Tech-Unternehmen drängen verstärkt in den Markt

Bis 2025 werden sich internationale Tech-Giganten im Gesundheitsmarkt weiter etablieren. Sie werden sich mit ihrem digitalen Know-how einen direkten Zugang zu Patienten verschaffen, so ein weiteres Ergebnis der Studie. Ihr Ziel dieser Unternehmen ist es, ein „nahtloses“ Patientenerlebnis mit radikal interoperablen Daten und offenen, aber sicheren Plattformen zu schaffen.

Grenzen verschwimmen

„Neue Player im Ökosystem werden die Grenzen im Gesundheitssektor zunehmend verschwimmen lassen. Vor allem Krankenhäuer müssen sich jetzt entscheiden, wo sie zukünftig stehen wollen“, sagt Alexander Morton, Partner bei Deloitte. „Bereits 2019 hatten fast 29 Prozent der Kliniken in Deutschland einen Jahresverlust zu verzeichnen. Seit dem Ausbruch von COVID-19 sind die Auslastungen in vielen Krankenhäusern deutlich zurückgegangen. Zwar hat der im Zuge der Pandemie aufgespannte Rettungsschirm den Strukturwandel zunächst aufgehalten, allerdings werden viele Krankenhäuser 2021 nicht das Erlösniveau von 2019 erreichen.“ Sie müssten sich und ihre Geschäftsmodelle neu erfinden, um weiterhin erfolgreich zu bestehen.

§ Zu erledigende Aufgaben
**a.** Nennen Sie in der Reihenfolge ihres ersten Auftretens alle Jahreszahlen, die der Text über Tech-Unternehmen im Gesundheitsmarkt enthält, und führen Sie jede nur einmal auf.
**b.** Führen Sie den Text über Tech-Unternehmen im Gesundheitsmarkt im Anschluss an seinen letzten Satz weiter.
Die Datensätze sind davon unabhängiges Material.

§ Datenauszug

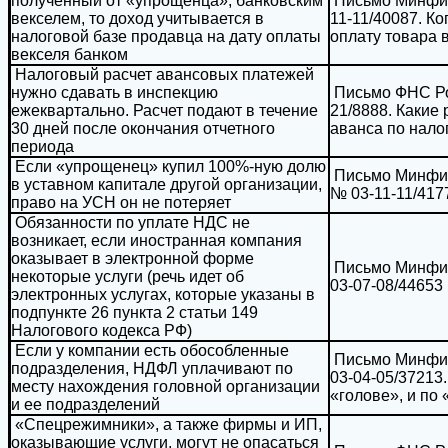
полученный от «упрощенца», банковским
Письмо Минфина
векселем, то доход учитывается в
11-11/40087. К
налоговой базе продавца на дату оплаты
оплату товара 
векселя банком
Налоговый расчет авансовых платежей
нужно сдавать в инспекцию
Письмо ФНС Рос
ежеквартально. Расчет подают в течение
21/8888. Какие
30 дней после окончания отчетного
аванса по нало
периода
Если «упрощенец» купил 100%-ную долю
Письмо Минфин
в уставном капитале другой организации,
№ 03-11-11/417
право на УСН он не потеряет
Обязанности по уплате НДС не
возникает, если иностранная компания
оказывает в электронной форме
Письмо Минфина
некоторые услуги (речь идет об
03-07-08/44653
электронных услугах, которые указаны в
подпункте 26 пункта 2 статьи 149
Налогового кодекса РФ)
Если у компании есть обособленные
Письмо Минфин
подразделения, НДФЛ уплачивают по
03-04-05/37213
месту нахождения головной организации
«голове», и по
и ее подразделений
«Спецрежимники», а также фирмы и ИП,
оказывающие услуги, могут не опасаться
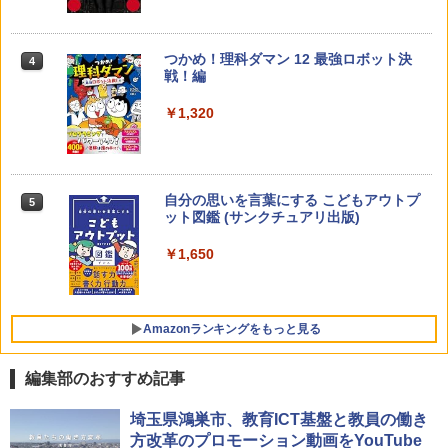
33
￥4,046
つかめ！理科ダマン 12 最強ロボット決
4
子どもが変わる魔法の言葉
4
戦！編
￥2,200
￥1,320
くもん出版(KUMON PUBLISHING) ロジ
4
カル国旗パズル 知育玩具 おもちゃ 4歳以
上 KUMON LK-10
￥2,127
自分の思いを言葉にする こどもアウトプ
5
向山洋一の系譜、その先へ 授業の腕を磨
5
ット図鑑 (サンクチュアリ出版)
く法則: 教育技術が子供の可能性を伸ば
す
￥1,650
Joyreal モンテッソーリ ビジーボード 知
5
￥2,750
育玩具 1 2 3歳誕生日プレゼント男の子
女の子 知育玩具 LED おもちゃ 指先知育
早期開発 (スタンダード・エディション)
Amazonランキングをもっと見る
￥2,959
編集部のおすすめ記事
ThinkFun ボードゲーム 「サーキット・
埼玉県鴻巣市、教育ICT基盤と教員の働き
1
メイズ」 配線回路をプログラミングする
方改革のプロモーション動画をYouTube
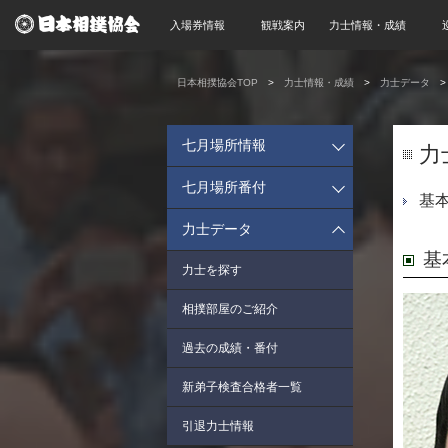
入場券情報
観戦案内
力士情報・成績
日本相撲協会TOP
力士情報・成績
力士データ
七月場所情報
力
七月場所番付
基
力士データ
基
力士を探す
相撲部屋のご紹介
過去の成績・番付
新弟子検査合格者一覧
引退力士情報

* * *

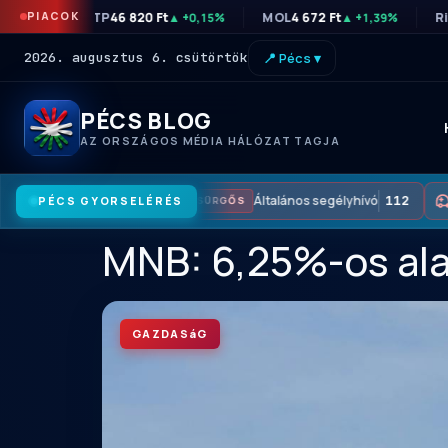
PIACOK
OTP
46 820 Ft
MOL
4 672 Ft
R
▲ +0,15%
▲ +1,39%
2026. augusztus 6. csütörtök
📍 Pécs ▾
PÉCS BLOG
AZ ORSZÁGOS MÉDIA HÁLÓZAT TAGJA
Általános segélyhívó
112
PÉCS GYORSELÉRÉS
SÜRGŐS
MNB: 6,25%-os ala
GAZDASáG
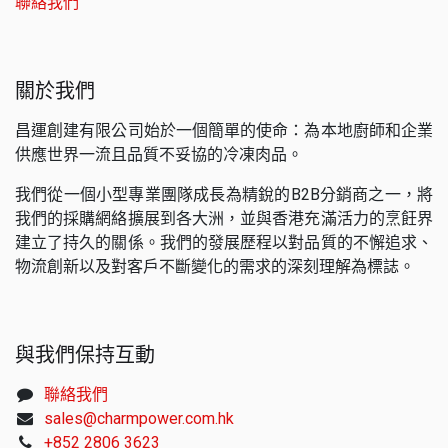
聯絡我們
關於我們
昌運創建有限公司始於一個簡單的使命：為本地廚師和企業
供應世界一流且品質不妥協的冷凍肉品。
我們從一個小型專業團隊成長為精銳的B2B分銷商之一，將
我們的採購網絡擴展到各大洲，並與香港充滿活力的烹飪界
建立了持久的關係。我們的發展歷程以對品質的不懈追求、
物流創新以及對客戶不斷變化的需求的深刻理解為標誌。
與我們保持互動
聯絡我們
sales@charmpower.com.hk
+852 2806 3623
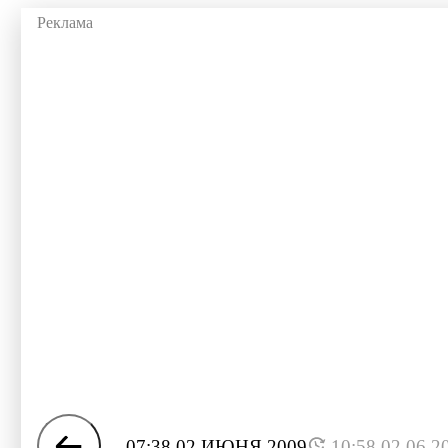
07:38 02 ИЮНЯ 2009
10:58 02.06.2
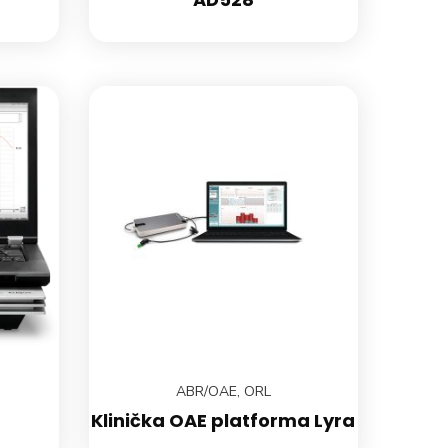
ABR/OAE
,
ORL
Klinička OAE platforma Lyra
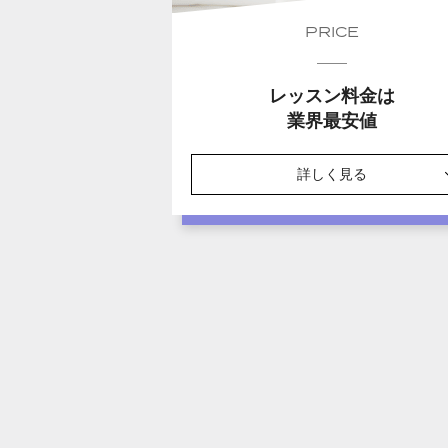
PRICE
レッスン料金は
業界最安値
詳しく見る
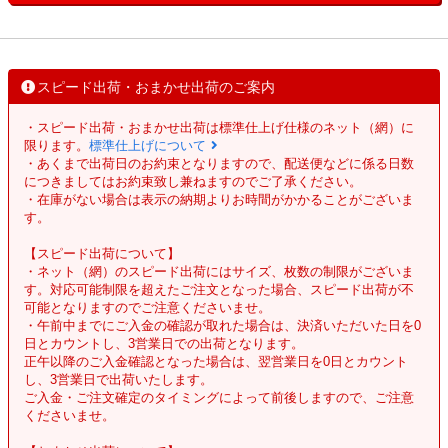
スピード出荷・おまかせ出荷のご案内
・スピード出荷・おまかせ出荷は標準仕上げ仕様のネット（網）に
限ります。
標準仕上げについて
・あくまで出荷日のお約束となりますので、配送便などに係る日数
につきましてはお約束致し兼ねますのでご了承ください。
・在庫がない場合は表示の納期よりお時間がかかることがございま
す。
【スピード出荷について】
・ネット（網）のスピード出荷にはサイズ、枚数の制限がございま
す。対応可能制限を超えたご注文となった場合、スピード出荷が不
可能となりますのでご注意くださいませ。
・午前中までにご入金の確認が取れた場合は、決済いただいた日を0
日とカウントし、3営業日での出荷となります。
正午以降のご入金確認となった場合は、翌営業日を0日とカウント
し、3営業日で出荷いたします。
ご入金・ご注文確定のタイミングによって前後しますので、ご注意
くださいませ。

==

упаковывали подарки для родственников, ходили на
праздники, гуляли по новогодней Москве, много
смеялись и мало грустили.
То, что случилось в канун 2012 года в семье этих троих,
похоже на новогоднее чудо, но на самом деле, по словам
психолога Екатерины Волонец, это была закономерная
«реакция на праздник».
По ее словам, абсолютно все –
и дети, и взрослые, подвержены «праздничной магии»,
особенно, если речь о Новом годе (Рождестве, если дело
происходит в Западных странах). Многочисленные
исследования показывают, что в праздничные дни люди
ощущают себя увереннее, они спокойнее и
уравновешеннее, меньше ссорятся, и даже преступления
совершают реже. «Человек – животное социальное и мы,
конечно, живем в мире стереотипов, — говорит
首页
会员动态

§ Ergebnisse je Aufgabe
**a.** 2025, 2019, 2021

**b.**
Krankenhäuser unter Druck

Die Entstehung neuer Versorgungsmodelle sowie der Rückgang der klassischen stationären Versorgung setzt ambulante und stationäre Gesundheitsanbieter unter Druck: „Auf Basis unseres Future of Health-Prognosemodells gehen wir davon aus, dass in den kommenden Jahren von einem durchschnittlichen jährlichen Verlust von ca. einem Prozent der stationären Patientenzahlen ausgegangen werden muss. 2025 wäre so mit rund 19 Millionen stationären Fällen zu rechnen, das heißt einem Rückgang um fünf Prozent bzw. ca. 920.000 Fällen im Vergleich zu 2019“, so Morton. Der Rückgang des konventionellen stationären Leistungsgeschehens und der Investitionsdruck in neue Technologien, Strukturvorgaben und Fachkräfte stellen Krankenhäuser nach Ansicht des Experten vor große Herausforderungen.”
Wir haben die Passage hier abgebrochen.